Adam did his best to radiate compassion out of his body, like he was opening some valve and it was filling the room like a gas.

"What happened?" he asked. He wasn't used to being a source of strength. Usually, he was the one looking for validation from his parents, or a bartender, or his barber...

"The words were hard," she said, "but I used that book you gave me to help understand them." He had given her a dictionary as a last thought before leaving for the day.

"That wasn't the real problem," she said. She stood up and walked over to the window. Outside, the darkness was slowly swallowing up her marksmanship.

"I am not a…" she began. She picked up the Oxford Pocket Dictionary and flipped to a page with a big circle on it. "A… scholar," she said. "There's only so long I can read these things before my brain gets tired. I can't read anymore. I'm not used to reading this much!"

She kept her back turned to him.

Adam poured two cups of hot water and dipped in some Celestial Seasoning Red Zinger tea bags.

"Back home," she continued, "reading is for rich people. And even many of them don't do it. I learned a little from Prim, and some more during the Hunger Games tours during the long train rides. But I never imagined what it would be like to stand in front of so many words, and try to take them all in.

"These are just directions to a place, or a list of food. These are… huge ideas. Stories of whole countries. So many different…" she paused, and then mouthed the word out carefully. "Civil...a...say...thuns. I don't even know why I'm back here. They should have sent Beetee."

"Who's that?" Adam asked.

"A very smart man who would be better at this than me," Katniss said. She'd already failed. She was the wrong person for the job. She felt shame and anger in endless waves, pushing her under.

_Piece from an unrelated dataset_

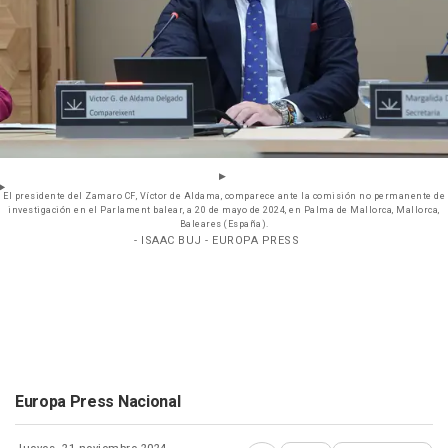
El presidente del Zamaro CF, Víctor de Aldama, comparece ante la comisión no permanente de
investigación en el Parlament balear, a 20 de mayo de 2024, en Palma de Mallorca, Mallorca,
Baleares (España).
- ISAAC BUJ - EUROPA PRESS
Europa Press Nacional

Adam reached across the table and took her hands. She flinched for a sec, and then let him.

"Katniss, you're not the idiot. I am," he said. "I was foolish to think that you were a scholar ready to suck up all this knowledge in a completely new way. You've only been here what - a week? I just assumed… and that makes an ass out of me, and just me."

She didn't get the joke. But he kept going.

"Let me take a crack at this," he said. "OK, the history of the world in sixty minutes or less."